EXERCISE OBJECTIVE:
Transcribe only the lines of the listing below from the one holding "RESOURCE FINDER" through the one holding "On behalf of", inclusive, without any change.

*** Opening DATA SHOWN ***

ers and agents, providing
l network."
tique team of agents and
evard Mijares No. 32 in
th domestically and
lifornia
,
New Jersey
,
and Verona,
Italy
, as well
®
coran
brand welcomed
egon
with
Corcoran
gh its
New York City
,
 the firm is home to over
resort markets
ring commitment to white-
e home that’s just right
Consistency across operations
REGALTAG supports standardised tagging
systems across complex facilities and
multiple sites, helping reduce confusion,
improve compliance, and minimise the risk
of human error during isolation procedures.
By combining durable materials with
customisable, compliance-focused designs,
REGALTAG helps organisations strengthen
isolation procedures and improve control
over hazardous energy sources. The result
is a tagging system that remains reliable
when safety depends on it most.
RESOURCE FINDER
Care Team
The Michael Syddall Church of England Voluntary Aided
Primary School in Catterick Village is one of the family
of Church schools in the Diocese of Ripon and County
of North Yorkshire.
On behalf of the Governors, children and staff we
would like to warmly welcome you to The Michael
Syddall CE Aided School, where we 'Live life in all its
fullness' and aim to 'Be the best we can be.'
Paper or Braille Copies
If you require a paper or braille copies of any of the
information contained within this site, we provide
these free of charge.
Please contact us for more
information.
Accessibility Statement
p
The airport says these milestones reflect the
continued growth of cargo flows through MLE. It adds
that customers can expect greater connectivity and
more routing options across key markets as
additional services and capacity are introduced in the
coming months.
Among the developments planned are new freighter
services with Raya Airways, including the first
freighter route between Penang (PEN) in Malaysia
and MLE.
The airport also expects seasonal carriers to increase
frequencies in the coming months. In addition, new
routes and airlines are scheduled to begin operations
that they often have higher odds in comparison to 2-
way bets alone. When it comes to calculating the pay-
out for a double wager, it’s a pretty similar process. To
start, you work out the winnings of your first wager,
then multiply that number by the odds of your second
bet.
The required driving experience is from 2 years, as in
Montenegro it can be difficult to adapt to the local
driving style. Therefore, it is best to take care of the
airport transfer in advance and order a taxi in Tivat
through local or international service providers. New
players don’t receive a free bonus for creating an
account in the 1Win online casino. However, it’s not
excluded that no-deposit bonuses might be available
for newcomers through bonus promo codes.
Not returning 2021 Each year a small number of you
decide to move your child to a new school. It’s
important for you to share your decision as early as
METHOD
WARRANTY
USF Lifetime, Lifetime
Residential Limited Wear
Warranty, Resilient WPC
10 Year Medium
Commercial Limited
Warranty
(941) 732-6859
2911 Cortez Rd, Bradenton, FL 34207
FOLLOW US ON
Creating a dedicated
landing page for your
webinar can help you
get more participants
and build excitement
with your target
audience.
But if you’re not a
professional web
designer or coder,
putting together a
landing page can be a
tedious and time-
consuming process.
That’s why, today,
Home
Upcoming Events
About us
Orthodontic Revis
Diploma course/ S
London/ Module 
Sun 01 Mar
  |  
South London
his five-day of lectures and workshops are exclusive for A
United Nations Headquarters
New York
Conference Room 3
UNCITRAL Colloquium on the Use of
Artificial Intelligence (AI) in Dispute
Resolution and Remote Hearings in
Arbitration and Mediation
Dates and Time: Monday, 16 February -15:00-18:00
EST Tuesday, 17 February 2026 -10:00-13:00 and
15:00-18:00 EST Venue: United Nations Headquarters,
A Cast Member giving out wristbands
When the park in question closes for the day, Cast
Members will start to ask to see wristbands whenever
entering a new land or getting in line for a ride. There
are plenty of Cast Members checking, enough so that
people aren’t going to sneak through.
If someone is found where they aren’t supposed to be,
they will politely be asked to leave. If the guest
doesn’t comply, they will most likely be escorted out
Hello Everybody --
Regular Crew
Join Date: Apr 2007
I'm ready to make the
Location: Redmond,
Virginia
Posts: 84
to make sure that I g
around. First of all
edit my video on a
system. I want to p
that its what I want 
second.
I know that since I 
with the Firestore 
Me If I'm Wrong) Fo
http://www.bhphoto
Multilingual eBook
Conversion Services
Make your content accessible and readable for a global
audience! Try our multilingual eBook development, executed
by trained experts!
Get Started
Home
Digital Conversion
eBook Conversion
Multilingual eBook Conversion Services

*** Closing DATA SHOWN ***

PROBLEM SOLUTION:
RESOURCE FINDER
Care Team
The Michael Syddall Church of England Voluntary Aided
Primary School in Catterick Village is one of the family
of Church schools in the Diocese of Ripon and County
of North Yorkshire.
On behalf of the Governors, children and staff we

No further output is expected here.